For more information: AIA Minnesota 612-338-6763 |

Featured Project: Christopher Strom Architects

 A pub bar built by Christopher Strom Architects.

The lower level was transformed into a mini pub. Photo by Alyssa Lee Photography

Old homes have character, but they don’t always have adequate space or functional layouts. The homeowners of this 1915 Tudor Revival in Minneapolis, near Lake of the Isles, hired Christopher Strom Architects to help transform the attic, the main level kitchen, and the basement into stylish areas used for hanging out, cooking (while watching sports), and entertaining. 

An attic was redone by Christopher Strom Architects to let in natural light.

The sloped roof was restructured to let in natural sunlight. Photo by Alyssa Lee Photography

One way they maximized existing square footage was through utilizing the attic, space that had been used strictly for storage since the home had been built. The sloped roof was restructured to create dormers—letting in natural sunlight and showing off views of the lake. The new space also features a window seat, bookshelves, and space for mechanical equipment. In order to use the room year-round, the addition of high-performance insulation also became part of the plan. The new-and-improved attic is a favorite getaway spot for the family’s young children.

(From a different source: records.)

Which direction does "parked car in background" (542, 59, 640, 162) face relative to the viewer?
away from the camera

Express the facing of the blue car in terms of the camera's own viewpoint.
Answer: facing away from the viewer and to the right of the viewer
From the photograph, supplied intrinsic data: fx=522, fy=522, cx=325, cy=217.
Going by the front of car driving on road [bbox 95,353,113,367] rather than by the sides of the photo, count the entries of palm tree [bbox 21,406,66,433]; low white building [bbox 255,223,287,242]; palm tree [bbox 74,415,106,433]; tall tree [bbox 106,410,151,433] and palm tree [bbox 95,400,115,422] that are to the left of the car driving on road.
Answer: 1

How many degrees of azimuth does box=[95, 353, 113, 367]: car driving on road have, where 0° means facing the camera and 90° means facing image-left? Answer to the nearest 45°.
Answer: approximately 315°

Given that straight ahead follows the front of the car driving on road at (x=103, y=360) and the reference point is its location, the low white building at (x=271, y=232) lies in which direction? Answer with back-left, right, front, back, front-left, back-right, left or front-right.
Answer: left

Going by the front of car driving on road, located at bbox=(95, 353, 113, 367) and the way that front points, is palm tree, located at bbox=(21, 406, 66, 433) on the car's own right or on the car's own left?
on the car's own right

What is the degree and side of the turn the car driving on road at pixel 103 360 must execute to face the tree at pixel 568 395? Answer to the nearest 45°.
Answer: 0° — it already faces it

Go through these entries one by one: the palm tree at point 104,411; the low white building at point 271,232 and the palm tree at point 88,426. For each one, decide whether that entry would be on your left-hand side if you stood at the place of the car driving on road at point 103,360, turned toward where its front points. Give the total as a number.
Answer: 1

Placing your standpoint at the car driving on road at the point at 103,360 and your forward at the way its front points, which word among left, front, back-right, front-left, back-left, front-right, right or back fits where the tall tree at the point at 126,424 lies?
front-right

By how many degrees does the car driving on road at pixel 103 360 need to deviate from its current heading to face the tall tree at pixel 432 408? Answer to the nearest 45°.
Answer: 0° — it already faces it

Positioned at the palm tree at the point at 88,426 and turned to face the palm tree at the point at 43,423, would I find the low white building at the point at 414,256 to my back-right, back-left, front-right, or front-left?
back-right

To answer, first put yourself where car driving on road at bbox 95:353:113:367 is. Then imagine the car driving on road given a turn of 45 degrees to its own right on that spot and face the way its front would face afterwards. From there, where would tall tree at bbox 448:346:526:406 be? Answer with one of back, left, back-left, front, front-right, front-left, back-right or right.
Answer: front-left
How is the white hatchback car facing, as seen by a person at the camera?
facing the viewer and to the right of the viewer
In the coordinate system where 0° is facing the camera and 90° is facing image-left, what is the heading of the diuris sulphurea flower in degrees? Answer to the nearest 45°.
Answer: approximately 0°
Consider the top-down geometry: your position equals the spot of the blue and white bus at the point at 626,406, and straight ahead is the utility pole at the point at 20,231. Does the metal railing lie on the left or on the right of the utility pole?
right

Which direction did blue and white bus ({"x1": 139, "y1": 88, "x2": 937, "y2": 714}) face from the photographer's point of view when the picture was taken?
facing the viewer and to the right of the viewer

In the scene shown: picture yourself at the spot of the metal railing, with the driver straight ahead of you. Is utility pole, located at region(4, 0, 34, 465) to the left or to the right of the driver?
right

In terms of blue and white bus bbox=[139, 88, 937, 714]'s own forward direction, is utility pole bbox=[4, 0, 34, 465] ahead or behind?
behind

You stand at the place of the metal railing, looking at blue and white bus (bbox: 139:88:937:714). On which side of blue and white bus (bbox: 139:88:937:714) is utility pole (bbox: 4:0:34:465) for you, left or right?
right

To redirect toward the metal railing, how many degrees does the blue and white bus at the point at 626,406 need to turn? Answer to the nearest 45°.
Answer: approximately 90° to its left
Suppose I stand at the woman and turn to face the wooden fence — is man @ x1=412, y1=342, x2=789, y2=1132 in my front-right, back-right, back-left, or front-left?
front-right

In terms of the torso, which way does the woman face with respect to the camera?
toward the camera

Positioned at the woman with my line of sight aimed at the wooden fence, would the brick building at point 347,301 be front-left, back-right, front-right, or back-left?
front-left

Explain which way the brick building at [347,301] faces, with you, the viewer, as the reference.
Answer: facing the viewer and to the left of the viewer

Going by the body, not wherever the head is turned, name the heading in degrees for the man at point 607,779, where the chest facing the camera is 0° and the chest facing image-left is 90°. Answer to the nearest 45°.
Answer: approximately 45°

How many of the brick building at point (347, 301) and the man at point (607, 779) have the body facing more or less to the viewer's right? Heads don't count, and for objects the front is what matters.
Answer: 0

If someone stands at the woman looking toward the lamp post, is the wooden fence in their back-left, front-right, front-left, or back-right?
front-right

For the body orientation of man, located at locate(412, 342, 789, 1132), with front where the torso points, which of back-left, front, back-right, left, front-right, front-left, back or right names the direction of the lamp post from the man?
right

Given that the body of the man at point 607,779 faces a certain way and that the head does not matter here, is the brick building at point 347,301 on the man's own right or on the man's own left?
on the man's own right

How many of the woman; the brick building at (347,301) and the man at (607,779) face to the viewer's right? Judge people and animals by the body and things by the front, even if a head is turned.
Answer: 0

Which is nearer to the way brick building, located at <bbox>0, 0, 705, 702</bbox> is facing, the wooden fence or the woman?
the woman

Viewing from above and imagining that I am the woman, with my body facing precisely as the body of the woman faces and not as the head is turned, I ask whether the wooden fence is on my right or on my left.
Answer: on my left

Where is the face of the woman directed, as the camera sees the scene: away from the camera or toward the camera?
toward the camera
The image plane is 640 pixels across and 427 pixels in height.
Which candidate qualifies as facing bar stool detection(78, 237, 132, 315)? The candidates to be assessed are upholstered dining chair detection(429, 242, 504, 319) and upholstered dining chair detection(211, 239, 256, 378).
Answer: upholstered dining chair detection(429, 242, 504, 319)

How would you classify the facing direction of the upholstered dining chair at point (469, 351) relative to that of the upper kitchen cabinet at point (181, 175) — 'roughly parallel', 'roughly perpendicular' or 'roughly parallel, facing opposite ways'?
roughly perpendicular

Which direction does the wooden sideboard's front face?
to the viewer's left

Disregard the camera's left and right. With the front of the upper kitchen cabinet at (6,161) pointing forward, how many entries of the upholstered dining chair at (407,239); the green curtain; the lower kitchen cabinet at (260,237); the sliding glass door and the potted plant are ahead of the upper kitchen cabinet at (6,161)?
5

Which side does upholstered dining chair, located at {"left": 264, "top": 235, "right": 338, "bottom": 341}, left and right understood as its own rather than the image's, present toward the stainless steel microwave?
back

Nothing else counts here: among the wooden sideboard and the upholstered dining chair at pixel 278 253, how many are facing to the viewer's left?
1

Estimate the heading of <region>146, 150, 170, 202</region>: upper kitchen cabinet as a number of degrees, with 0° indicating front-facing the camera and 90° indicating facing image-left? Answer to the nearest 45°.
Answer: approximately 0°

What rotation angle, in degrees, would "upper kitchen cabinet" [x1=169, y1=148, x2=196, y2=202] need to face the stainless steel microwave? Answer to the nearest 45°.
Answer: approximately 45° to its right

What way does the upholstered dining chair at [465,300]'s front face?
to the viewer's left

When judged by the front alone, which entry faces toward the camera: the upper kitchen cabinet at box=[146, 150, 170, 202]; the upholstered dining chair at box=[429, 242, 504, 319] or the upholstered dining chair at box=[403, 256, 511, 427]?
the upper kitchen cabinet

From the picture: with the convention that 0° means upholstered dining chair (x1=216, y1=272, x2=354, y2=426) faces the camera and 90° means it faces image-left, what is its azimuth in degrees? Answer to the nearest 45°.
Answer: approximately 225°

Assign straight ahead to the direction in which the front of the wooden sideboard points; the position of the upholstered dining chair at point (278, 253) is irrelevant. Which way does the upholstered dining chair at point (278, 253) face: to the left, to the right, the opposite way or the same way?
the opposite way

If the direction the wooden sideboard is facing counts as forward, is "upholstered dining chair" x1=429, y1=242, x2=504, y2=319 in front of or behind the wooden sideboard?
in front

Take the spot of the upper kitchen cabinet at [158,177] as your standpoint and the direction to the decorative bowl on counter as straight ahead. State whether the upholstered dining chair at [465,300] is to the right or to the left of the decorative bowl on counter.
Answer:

 A kitchen was redesigned by Christopher Strom Architects to create a more efficient space.

A more efficient layout was created in the kitchen. Photo by Alyssa Lee Photography

In the kitchen, the homeowners wanted a space that feels historic, without sticking to just one style. They also wanted a more efficient layout and a place to gather and watch sports while preparing a meal. The architect translated these goals by taking inspiration from a turn-of-the century chemistry lab and the house’s own Tudor detailing. To achieve this stripped-down “lab” aesthetic, the design includes dark granite work surfaces and backsplashes, wall-mounted plumbing fixtures, narrow drawers, and tiled ledges to display bottled kitchen supplies. An island anchors the space, adding a natural, organic element to the black and white palette.

By clearing the unfinished basement  of pipes and building utilities, the lower level was transformed into a mini pub, with a beautiful expansive bar and entertainment lounge area, complete with a shuffleboard and pool table. An exterior door (à la “Cheers” style) allows guests to come and go without entering the main level. With planning, good design, and creative thinking, the architects gave this old home a completely new life.